Vribusch goss nicht nur Tauffünten, sondern auch Glocken und Kanonen. Letztere ließ der damalige Lauenburger Herzog durch Vribusch untersuchen – und fragte den Meister, ob er einen Taufkessel für die hiesige Kirche anfertigen könnte. Der Lüneburger Rat erlaubte diese Arbeit. Vribusch griff auf ältere Vorlagen zurück und goss insbes. die vier Trägerfiguren mit derselben Model wie beim Taufbecken in Munster bei Soltau. Die rechteckigen Reliefs am Kessel folgen einem rund drei Jahrzehnte älteren Lüneburger Vorbild. Auffällig ist auf dem einen großen Reliefbild mit der Kreuzigung Christi, dass sich Johannes mit seinem Gesicht von seinem Herrn abwendet. Hierfür gibt es ein Vorbild: ein Gemälde aus Holland, gefertigt vom Kunstmaler van Eyck. Die Model hierfür und für die kleinere Sitzmadonna mit dem bekleideten Christuskind auf dem Knie stammen ebenfalls von der Taufe in Munster. Das dritte Relief mit der Krönung der Maria könnte eine Eigenkomposition von Vribusch sein. Die Köpfe der Mönche ähneln dagegen jenen in Handorf bei Bardowick. Leider hat das Lauenburger Taufbecken keinen Bodenring, sonst wäre das Missgeschick beim Transport wohl vermieden worden.

Als nächstes Vorhaben möchte der Förderverein sich der Marien-Leuchter annehmen. Am großen Kerzenhalter, auf der Seite zum Altar hin, ist Maria mit Jesuskind als Himmelskönigen auf der Mondsichel dargestellt, auf der Rückseite hingegen befindet sich eine Anna Selbdritt. Dieser Leuchter aus dem letzten Drittel des 15. Jahrhunderts wurde im 16. Jahrhundert vom Schifferamt der Kirche gestiftet. Ein kleinerer gotischer Marienleuchter aus der zweiten Hälfte des 16. Jahrhunderts hängt neben der Orgel. Auch er zeigt Maria im Strahlenkranz. Beide Schnitzwerke haben im Laufe der Jahrhunderte öfters neue Anstriche bekommen, die jetzigen Malschichten werden dem Kunstwerk nicht gerecht. Mit den Arbeiten soll der Lauenburger Restaurator Ahrends betraut werden.

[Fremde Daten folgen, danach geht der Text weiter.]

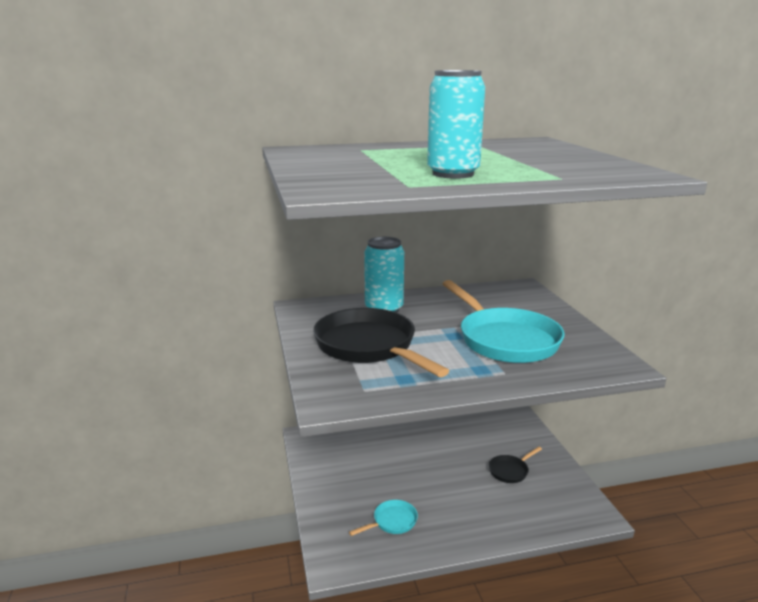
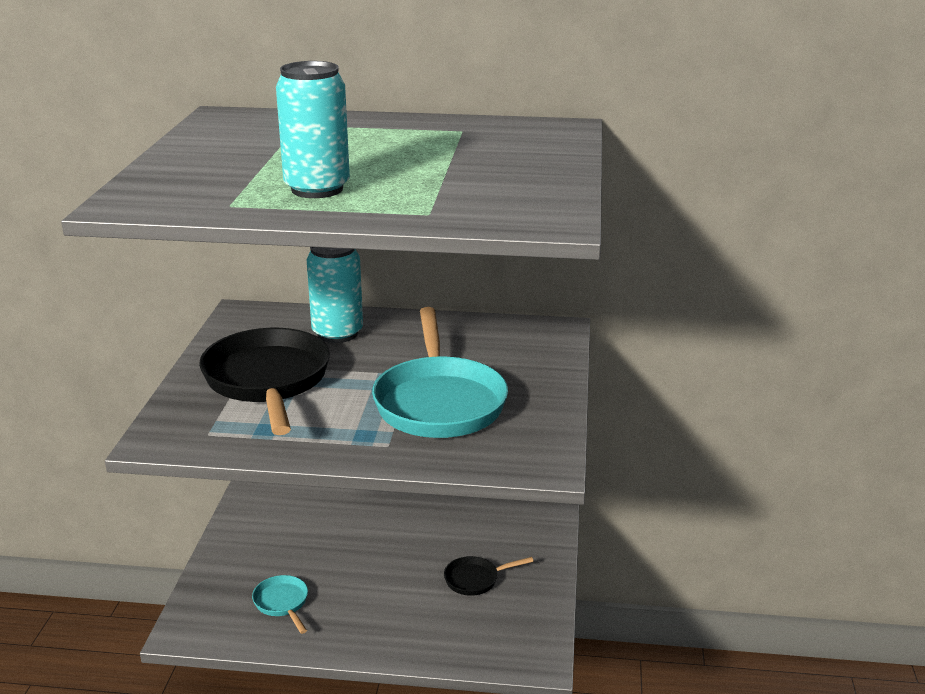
camera: 20 degrees right, 5 degrees up
(392, 522) = (282, 603): turquoise pan -> turquoise pan turned 105 degrees counterclockwise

Die Orgel, ein weiteres Sorgenkind, wurde vor gut zwei Jahren ohne Hilfe des Fördervereins instand gesetzt, sie ist spielbar. Anspruchsvolle Werke lassen sich darauf jedoch weiterhin nicht darbieten. Allerdings war die Bereitschaft, für eine neue Orgel zu spenden, nur gering.

Der Verein der Freunde und Förderer der Kirche in Lauenburg/Elbe besteht bereits seit über dreißig Jahren. Die größten Maßnahmen, die vom Verein mit finanziert wurden, waren der Wiederaufbau des Turmhelms 1992 und der neue Glockenträger auf dem Friedhof 2003.